**DATA:**
++++++++++++++++++++
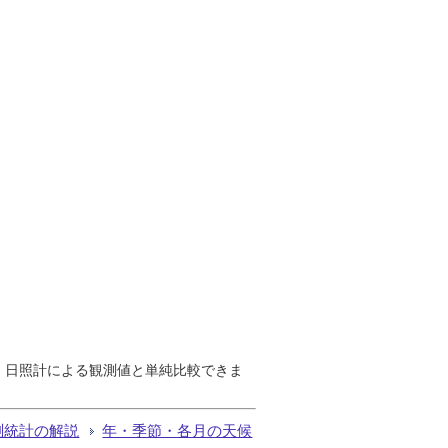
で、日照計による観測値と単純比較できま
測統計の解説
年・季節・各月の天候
++++++++++++++++++++
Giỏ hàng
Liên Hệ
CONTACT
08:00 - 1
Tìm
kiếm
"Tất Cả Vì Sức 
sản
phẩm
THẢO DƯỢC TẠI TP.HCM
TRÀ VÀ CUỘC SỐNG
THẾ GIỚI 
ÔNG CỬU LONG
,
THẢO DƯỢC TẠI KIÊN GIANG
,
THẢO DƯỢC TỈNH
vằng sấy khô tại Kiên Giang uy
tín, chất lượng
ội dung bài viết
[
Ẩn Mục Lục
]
++++++++++++++++++++
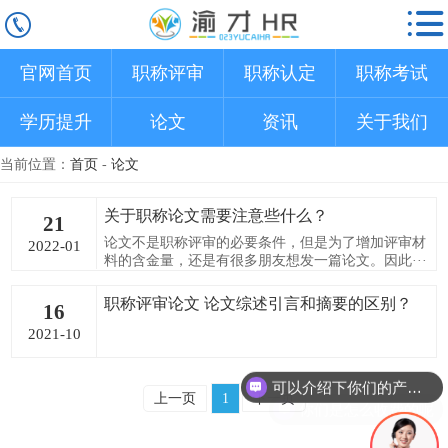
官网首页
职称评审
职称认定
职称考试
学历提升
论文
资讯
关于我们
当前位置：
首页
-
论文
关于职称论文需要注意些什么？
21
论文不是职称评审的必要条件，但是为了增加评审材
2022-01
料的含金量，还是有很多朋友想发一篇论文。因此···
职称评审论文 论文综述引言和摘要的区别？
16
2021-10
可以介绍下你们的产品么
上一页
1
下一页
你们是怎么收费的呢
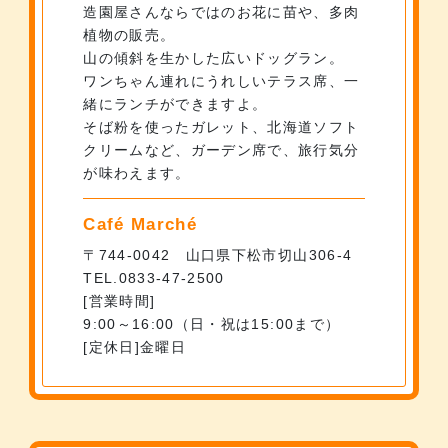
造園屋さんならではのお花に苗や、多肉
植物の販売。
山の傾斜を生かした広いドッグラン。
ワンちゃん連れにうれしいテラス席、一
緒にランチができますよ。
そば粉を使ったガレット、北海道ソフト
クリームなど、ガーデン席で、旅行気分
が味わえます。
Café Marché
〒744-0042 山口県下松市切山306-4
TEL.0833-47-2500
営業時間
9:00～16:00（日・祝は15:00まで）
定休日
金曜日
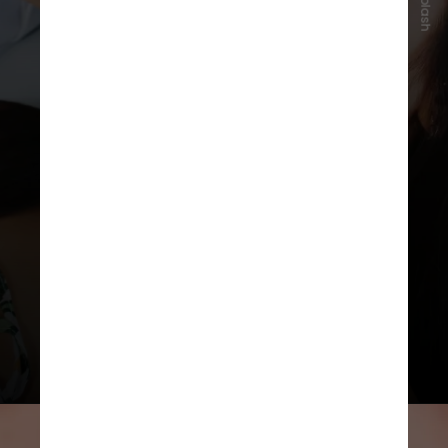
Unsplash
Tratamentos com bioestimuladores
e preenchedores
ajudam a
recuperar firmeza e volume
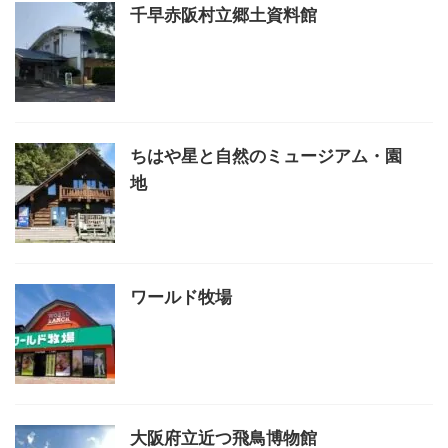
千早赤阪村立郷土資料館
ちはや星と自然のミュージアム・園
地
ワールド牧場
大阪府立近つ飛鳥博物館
++++++++++++++++++++
**WHAT TO DO:**
In the listing above, find the line with "9:00～16:00（日・祝は15:00まで）" and the line with "大阪府立近つ飛鳥博物館". Copy both of them and every line between, exactly, but not the pictures.

**PROBLEM SOLUTION:**
9:00～16:00（日・祝は15:00まで）
定休日
金曜日
Unsplash
Tratamentos com bioestimuladores
e preenchedores
ajudam a
recuperar firmeza e volume
千早赤阪村立郷土資料館
ちはや星と自然のミュージアム・園
地
ワールド牧場
大阪府立近つ飛鳥博物館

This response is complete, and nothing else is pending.